• **EXERCISE REQUIREMENTS**
In the records below, find each line containing the word "свидетельство" and copy it.

• **RECORDED DATA**

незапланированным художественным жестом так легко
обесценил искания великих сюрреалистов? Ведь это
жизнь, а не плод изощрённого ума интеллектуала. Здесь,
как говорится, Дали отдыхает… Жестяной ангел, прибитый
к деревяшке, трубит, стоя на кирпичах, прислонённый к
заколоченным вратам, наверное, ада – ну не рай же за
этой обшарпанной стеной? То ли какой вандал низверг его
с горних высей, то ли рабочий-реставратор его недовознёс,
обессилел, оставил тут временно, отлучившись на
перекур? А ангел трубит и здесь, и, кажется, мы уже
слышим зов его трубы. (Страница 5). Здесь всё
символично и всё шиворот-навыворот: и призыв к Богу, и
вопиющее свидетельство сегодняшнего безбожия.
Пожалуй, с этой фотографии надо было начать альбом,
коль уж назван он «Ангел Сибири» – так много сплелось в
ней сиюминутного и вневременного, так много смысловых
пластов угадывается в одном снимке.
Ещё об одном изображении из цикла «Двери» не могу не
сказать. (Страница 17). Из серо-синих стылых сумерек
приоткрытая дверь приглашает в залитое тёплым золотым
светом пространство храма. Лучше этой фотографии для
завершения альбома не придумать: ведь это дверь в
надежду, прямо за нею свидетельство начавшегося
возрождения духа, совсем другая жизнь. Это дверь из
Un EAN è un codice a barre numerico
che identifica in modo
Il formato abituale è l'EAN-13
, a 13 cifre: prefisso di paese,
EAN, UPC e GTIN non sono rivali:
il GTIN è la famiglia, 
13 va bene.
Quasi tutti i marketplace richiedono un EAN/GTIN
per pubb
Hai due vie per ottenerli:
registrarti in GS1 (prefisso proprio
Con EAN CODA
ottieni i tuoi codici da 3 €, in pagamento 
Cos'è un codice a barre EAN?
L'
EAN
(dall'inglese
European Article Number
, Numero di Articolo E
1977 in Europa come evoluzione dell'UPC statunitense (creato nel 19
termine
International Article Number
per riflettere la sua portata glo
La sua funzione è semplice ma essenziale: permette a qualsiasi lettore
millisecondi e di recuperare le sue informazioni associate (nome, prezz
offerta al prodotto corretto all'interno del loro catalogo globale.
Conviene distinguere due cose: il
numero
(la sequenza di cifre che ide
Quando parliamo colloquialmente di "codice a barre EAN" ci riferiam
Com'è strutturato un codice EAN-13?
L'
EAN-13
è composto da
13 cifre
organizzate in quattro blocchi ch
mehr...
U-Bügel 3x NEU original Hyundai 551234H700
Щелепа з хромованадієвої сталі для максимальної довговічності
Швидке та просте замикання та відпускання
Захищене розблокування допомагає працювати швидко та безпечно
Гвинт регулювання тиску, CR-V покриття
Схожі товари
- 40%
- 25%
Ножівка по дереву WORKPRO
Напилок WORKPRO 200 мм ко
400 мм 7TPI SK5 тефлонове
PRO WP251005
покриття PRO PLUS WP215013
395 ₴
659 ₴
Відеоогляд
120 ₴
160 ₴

---

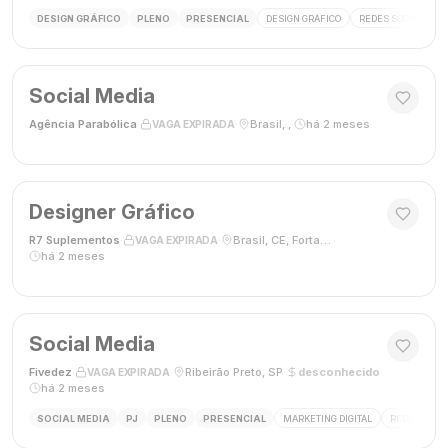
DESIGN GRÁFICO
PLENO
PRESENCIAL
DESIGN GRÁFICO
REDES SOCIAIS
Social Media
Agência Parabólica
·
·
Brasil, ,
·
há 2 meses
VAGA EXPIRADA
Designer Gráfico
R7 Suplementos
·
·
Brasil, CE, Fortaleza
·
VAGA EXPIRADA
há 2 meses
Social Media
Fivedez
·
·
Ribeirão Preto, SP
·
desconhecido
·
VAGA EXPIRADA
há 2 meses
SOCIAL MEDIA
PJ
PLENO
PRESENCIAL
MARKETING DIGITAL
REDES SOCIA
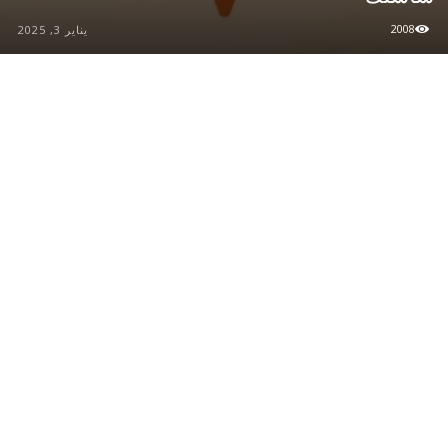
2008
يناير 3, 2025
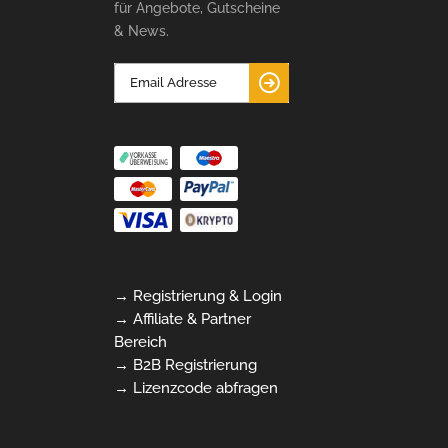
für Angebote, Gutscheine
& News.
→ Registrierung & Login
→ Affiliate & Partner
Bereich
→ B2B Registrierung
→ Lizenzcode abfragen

• **THE ANSWER**
вопиющее свидетельство сегодняшнего безбожия.
надежду, прямо за нею свидетельство начавшегося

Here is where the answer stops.